Les droites espagnoles se dressent pour l’unité nationale

Les droites espagnoles se dressent pour l’unité nationale

Ce dimanche, des milliers d’Espagnols sont descendus dans la rue pour manifester contre le Premier ministre socialiste Pedro Sanchez. Le chef de l’exécutif est accusé de mettre à mal l’unité du pays en étant trop souple avec les indépendantistes catalans. Pedro Sanchez s’en défend, mais la nomination d’un médiateur pour résoudre la crise avec les indépendantistes est au mieux perçue comme une preuve de faiblesse par l’opposition.

Gouverner est une tâche bien difficile et après avoir critiqué un gouvernement depuis le fauteuil de l’opposition, il faut prendre des décisions. Le socialiste Pedro Sanchez ne recule pas devant l’obstacle, mais il est peu de dire que sa politique vis-à-vis des indépendantistes catalans est remise en question. Le Premier ministre porte un discours unitaire, mais selon les partis de droite, il se montre démesurément conciliant avec les hérauts de l’indépendance catalane. C’est en tout cas l’impression qu’il donne aux électeurs de droite.
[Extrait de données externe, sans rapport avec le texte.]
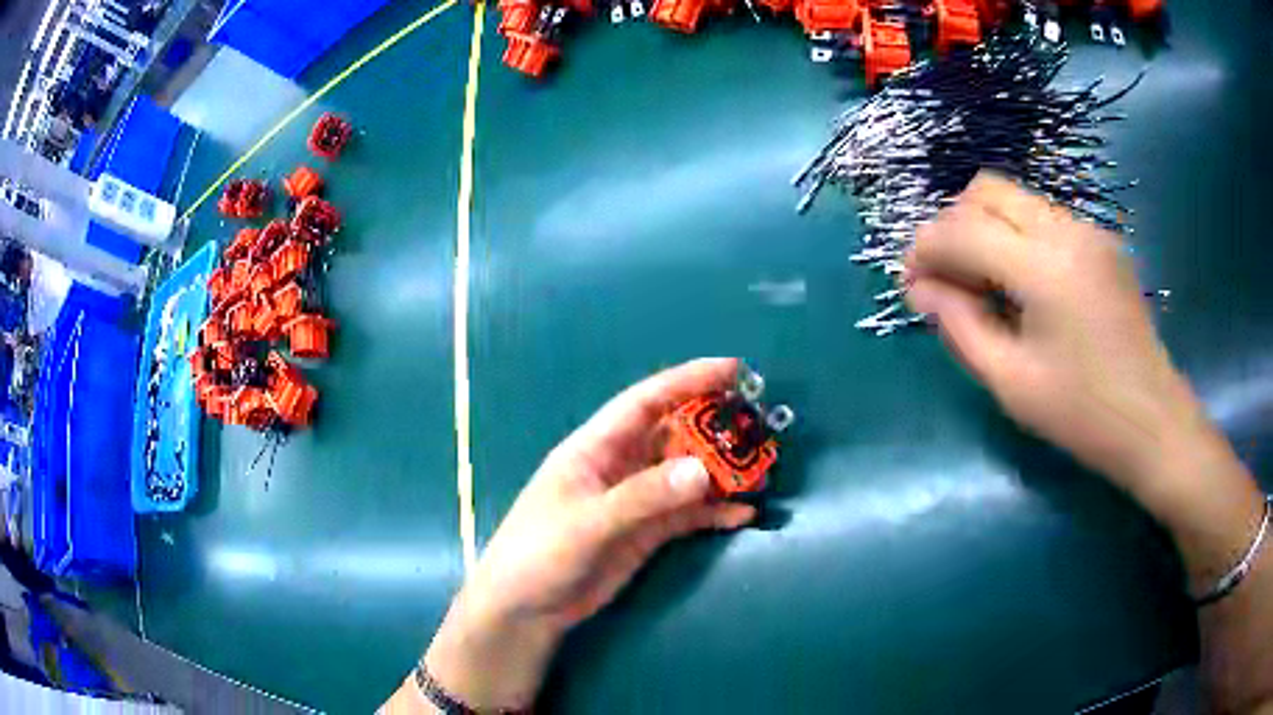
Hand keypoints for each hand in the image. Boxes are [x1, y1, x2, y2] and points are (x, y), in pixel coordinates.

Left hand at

Ils étaient entre 45 000 (selon la police) et plus de 200 000 (selon les organisateurs) à participer à une grande manifestation en faveur de l’unité espagnole. Réunis à l’appel du PP et de Ciudadanos, les Espagnols plutôt marqués à droite ont été rejoints par des électeurs du parti d’extrême droite Vox. La manifestation a mis à l’honneur les drapeaux espagnols à laquelle a participé l’ancien Premier ministre français Manuel Valls. Il brigue désormais la mairie de Barcelone et milite depuis des mois contre l’indépendance de la Catalogne.
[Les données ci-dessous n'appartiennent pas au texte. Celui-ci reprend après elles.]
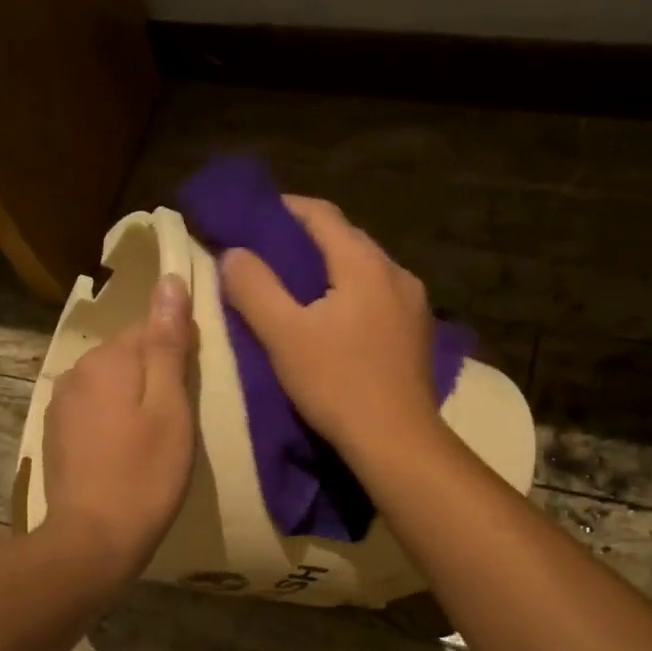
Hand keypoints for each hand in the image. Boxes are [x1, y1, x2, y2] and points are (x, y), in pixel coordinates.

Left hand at [42, 272, 196, 576]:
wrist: (93, 538)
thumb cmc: (145, 473)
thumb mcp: (170, 407)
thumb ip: (168, 344)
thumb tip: (169, 281)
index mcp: (107, 358)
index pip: (149, 329)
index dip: (177, 354)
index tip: (193, 388)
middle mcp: (76, 371)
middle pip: (126, 356)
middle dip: (153, 376)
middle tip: (177, 420)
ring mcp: (60, 404)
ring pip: (109, 385)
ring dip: (131, 400)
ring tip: (152, 439)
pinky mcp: (54, 434)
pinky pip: (92, 411)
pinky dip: (111, 422)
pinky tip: (124, 452)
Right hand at [220, 196, 440, 461]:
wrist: (396, 441)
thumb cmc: (336, 384)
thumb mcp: (283, 335)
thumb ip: (254, 288)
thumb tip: (234, 253)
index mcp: (364, 263)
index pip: (321, 214)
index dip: (284, 209)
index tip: (253, 217)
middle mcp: (396, 272)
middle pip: (346, 240)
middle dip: (306, 241)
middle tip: (268, 255)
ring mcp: (413, 304)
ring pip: (364, 270)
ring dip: (330, 271)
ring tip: (297, 289)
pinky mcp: (417, 334)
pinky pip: (378, 297)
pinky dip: (350, 296)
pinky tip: (334, 320)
Le Premier ministre espagnol estime pour sa part travailler « pour l’unité de l’Espagne » et considère que les partis de droite font preuve d’un manichéisme archaïque en dessinant une « Espagne en noir et blanc ». «  Ce que je fais en tant que chef du gouvernement, en respectant toujours la Constitution, est de corriger une crise d’État que le PP a contribué à aggraver quand il était au pouvoir pendant sept ans » a déclaré Pedro Sanchez. Une réponse qui rappelle qu’un gouvernement met toujours sur le dos de ses prédécesseurs les problèmes qu’il rencontre. Que ce soit vrai ou non est une autre histoire.